Call me a snob, but I’ve never understood the idea of enjoying something ironically. The enjoyment of the “it’s so good it’s bad” phenomena for movies like The Room tend to feel cheap, because it’s clear that the creator’s intention and the audience’s perception are not matching up. Irony tips the scale from having fun with to making fun of, which makes the viewer a bit of a crude participant in the art, and the art itself an unintentional joke.
However, when confronted with the idea of the “industrial musical,” I was ready accept irony. An industrial musical is the unlikely, wholly American bastard of capitalism and musical theater. Commissioned during the 50s, 60s, and 70s by some of this country’s largest corporations like General Motors, McDonald’s, and Ford, these musicals were created to be used as a stiff helping of Kool-Aid at annual sales meetings and manager conferences.

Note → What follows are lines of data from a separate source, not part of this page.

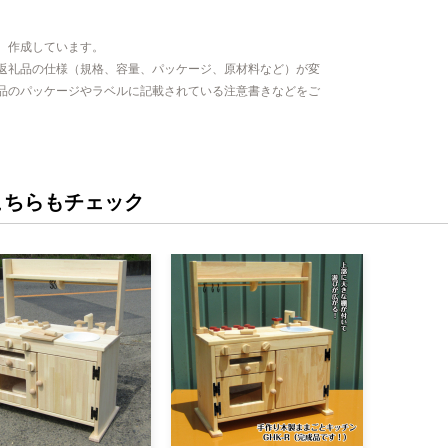
、作成しています。
返礼品の仕様（規格、容量、パッケージ、原材料など）が変
品のパッケージやラベルに記載されている注意書きなどをご
こちらもチェック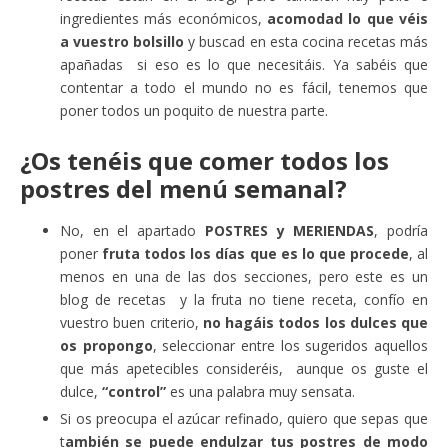
ingredientes más económicos,
acomodad lo que véis
a vuestro bolsillo
y buscad en esta cocina recetas más
apañadas si eso es lo que necesitáis. Ya sabéis que
contentar a todo el mundo no es fácil, tenemos que
poner todos un poquito de nuestra parte.
¿Os tenéis que comer todos los
postres del menú semanal?
No, en el apartado
POSTRES y MERIENDAS
, podría
poner
fruta todos los días que es lo que procede
, al
menos en una de las dos secciones, pero este es un
blog de recetas y la fruta no tiene receta, confío en
vuestro buen criterio,
no hagáis todos los dulces que
os propongo
, seleccionar entre los sugeridos aquellos
que más apetecibles consideréis, aunque os guste el
dulce,
“control”
es una palabra muy sensata.
Si os preocupa el azúcar refinado, quiero que sepas que
t
ambién se puede endulzar tus postres de modo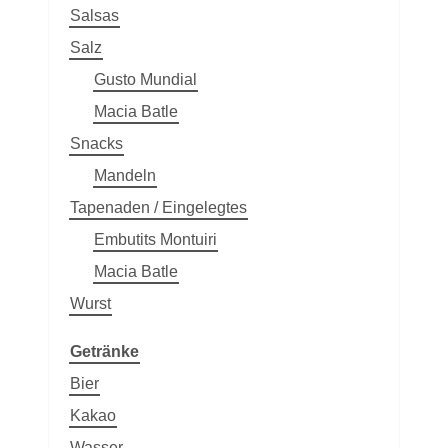
Salsas
Salz
Gusto Mundial
Macia Batle
Snacks
Mandeln
Tapenaden / Eingelegtes
Embutits Montuiri
Macia Batle
Wurst
Getränke
Bier
Kakao
Wasser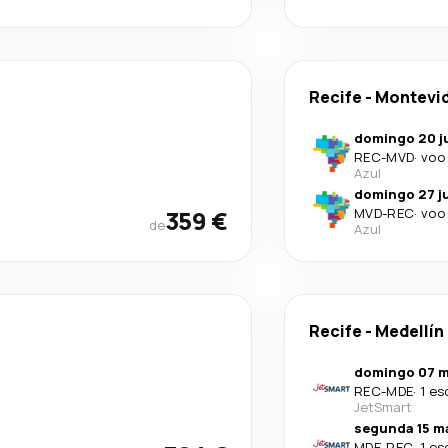
Recife
-
Montevi
domingo 20 j
REC
-
MVD
·
voo 
Azul
domingo 27 j
359 €
MVD
-
REC
·
voo 
de
Azul
Recife
-
Medellín
domingo 07 m
REC
-
MDE
·
1 es
JetSmart
segunda 15 ma
MDE
-
REC
·
1 es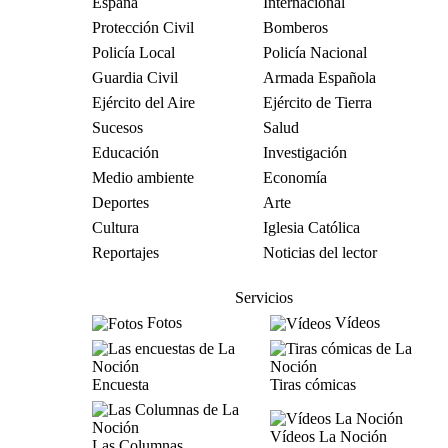
España
Internacional
Protección Civil
Bomberos
Policía Local
Policía Nacional
Guardia Civil
Armada Española
Ejército del Aire
Ejército de Tierra
Sucesos
Salud
Educación
Investigación
Medio ambiente
Economía
Deportes
Arte
Cultura
Iglesia Católica
Reportajes
Noticias del lector
Servicios
Fotos
Vídeos
Encuesta
Tiras cómicas
Vídeos La Noción
Las Columnas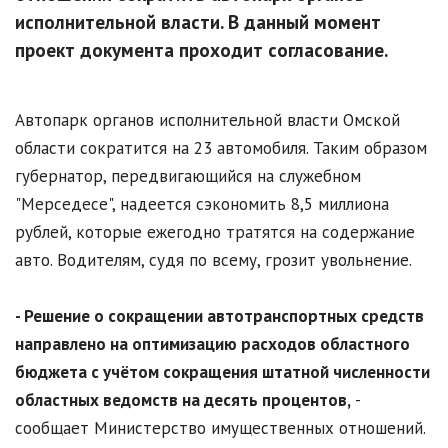
исполнительной власти. В данный момент
проект документа проходит согласование.
Автопарк органов исполнительной власти Омской
области сократится на 23 автомобиля. Таким образом
губернатор, передвигающийся на служебном
"Мерседесе", надеется сэкономить 8,5 миллиона
рублей, которые ежегодно тратятся на содержание
авто. Водителям, судя по всему, грозит увольнение.
- Решение о сокращении автотранспортных средств
направлено на оптимизацию расходов областного
бюджета с учётом сокращения штатной численности
областных ведомств на десять процентов,
-
сообщает Министерство имущественных отношений.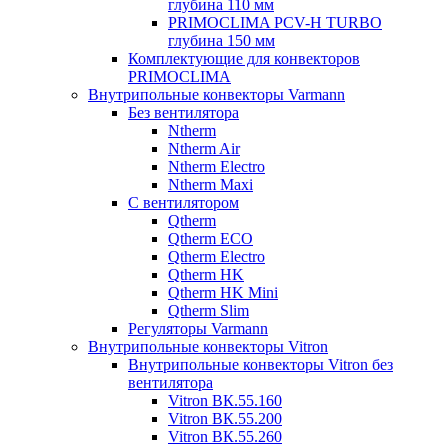
глубина 110 мм
PRIMOCLIMA PCV-H TURBO
глубина 150 мм
Комплектующие для конвекторов
PRIMOCLIMA
Внутрипольные конвекторы Varmann
Без вентилятора
Ntherm
Ntherm Air
Ntherm Electro
Ntherm Maxi
С вентилятором
Qtherm
Qtherm ECO
Qtherm Electro
Qtherm HK
Qtherm HK Mini
Qtherm Slim
Регуляторы Varmann
Внутрипольные конвекторы Vitron
Внутрипольные конвекторы Vitron без
вентилятора
Vitron ВК.55.160
Vitron ВК.55.200
Vitron ВК.55.260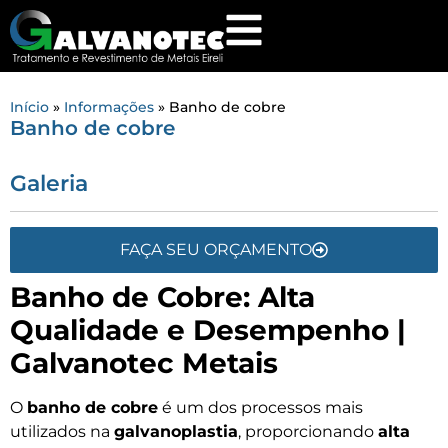
Início
»
Informações
»
Banho de cobre
Banho de cobre
Galeria
FAÇA SEU ORÇAMENTO
Banho de Cobre: Alta
Qualidade e Desempenho |
Galvanotec Metais
O
banho de cobre
é um dos processos mais
utilizados na
galvanoplastia
, proporcionando
alta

It’s a concept that my aging millennial self, with a degree in theater who graduated on the crest of the Great Recession, was ready to hurl my cynicism at. By all accounts, the documentary Bathtubs Over Broadway should have been a receptacle for my resentment at an art I loved and an economy that failed me.
But as the film follows prolific late night comedy writer Steve Young in his search for industrial musical records, it becomes immediately clear that he loves this obscure medium without a drop of irony. It’s not just the novelty of finding lost pieces of an art form that the public was never supposed to see, but these musicals are a saving grace for someone suffering a bit of an identity crisis. At the end of his career with the Late Show with David Letterman, Young self-identifies as a victim of “comedy damage” from his years as a comedy writer, claiming that when the lay person will belly laugh, he’ll politely nod. With the knowledge that this man’s passion has corrupted his ability to enjoy his passion, it’s impossible to feel cynical as one side of his smile cracks at the top of “Diesel Dazzle,” and then the other side goes as the melody hits.
Young’s enthusiasm for the genre (if we can call it that), coupled with the genuinely catchy numbers like Purina’s “The Dog Chow Spectacular” and the ballad “My Bathroom” from American Standard’s The Bathrooms Are Coming, make Bathtubs Over Broadway a delight to watch. Yes, we laugh at it, but the fact that all those involved, from composers to actors to company employees, are acutely aware of the ridiculous nature of the industrial musical eliminates irony from the equation. Complete with its own original number as a finale, Bathtubs Over Broadway will keep your cynicism in check and keep your fingers crossed for a resurgence in ridiculous, light-hearted American spectacle.